By the time they are a year old, rate of growth has slowed to only about 60% to 75% of what it was as a weanling. As a result, even though weight has almost doubled from the weaning weight, calorie requirements go up only about 30%. Don't make the mistake of thinking the yearling needs twice as much grain because he's now twice as big. That as sumption is where all the fat yearlings come from! The yearling's hindgut is also fully developed at this point, which means he can very efficiently ferment hay and pasture. He still needs a diet that is higher in protein and minerals than an adult horse much bigger than he is, but not quite as concentrated as the weanling.

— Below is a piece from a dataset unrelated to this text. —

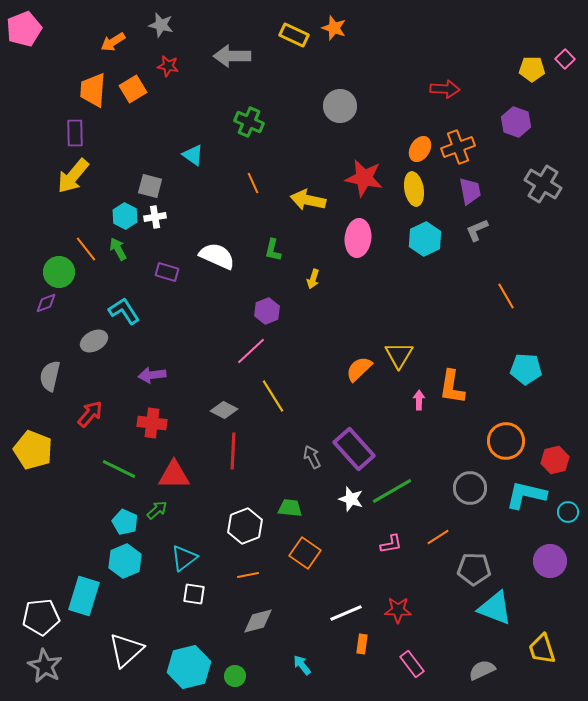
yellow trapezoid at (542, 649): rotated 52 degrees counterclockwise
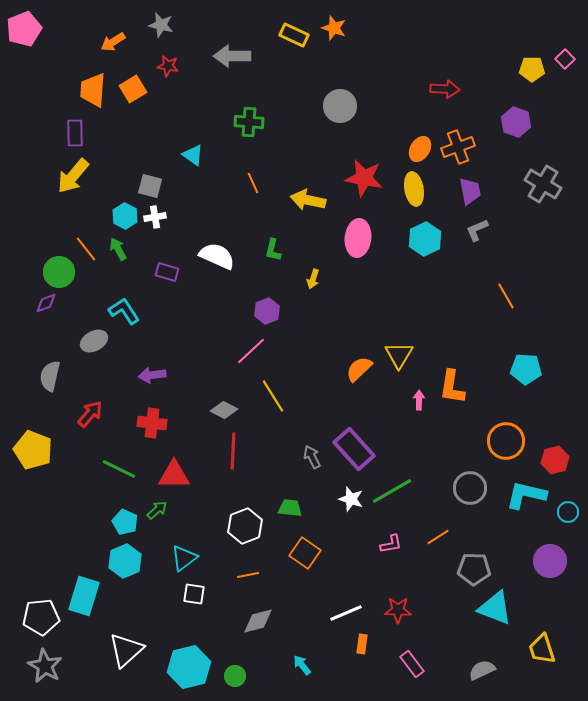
green cross at (249, 122): rotated 20 degrees counterclockwise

The simplest way to make the transition from weanling diet to yearling diet is simply to keep your level of grain or mineral/protein supplement feeding exactly the same from the age of 6 months through the yearling year, and meet the growing horse's calorie requirements otherwise from increased hay. It's really that simple.
Making It Work for You
Let's see how you would actually go about all this in real life! The first step is to find out what you need to supplement (if anything) to bring your hay or pasture into balance. Your state university can help you with this, or you might want to hire a professional. What you will end up with is a supplement that is designed to meet adult horse needs, which you will feed depending on the amount of hay fed or in a set amount per adult size horse on pasture.

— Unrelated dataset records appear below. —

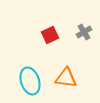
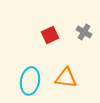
gray cross: rotated 28 degrees counterclockwise
cyan ellipse: rotated 28 degrees clockwise
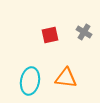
red square: rotated 12 degrees clockwise
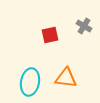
gray cross: moved 6 px up
cyan ellipse: moved 1 px down
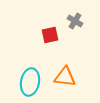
gray cross: moved 9 px left, 5 px up
orange triangle: moved 1 px left, 1 px up
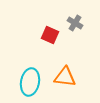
gray cross: moved 2 px down
red square: rotated 36 degrees clockwise
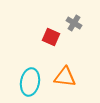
gray cross: moved 1 px left
red square: moved 1 px right, 2 px down
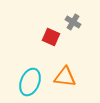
gray cross: moved 1 px left, 1 px up
cyan ellipse: rotated 12 degrees clockwise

Once you have that critical hay/pasture portion of the diet balanced, it's very easy to take advantage of a wide variety of products on the market for horses. Table III is a comparison of three different products-an adult type horse feed, a growth formula horse feed, and a concentrated protein/mineral supplement. The high protein and mineral supplements are usually pelleted and fed just like a feed, but in smaller amounts so there's less chance of forcing rapid growth or excessive weight gain.

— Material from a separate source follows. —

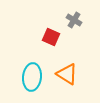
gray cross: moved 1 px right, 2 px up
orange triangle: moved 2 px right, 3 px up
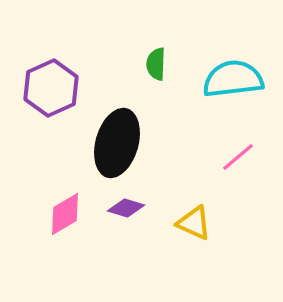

If you choose to go with a growth formula, weigh your youngster at 6 months of age, feed grain according to the body weight recommendations at that time, and continue this rate of feeding after he becomes a yearling. Meet increased calorie needs by feeding more hay, with the minerals to match it. If the horse gets too heavy on that amount of grain, you can substitute the protein/mineral supplement (these are pelleted) instead and cut back on calories without sacrificing protein and minerals. If you have adult horses as well, you can actually turn your regular adult horse feed into a growth formula by adding as little as 3¼ ounces of the protein and mineral supplement to each pound of your regular grain, then feed this combination at the same feeding level as recommended for the growth feed.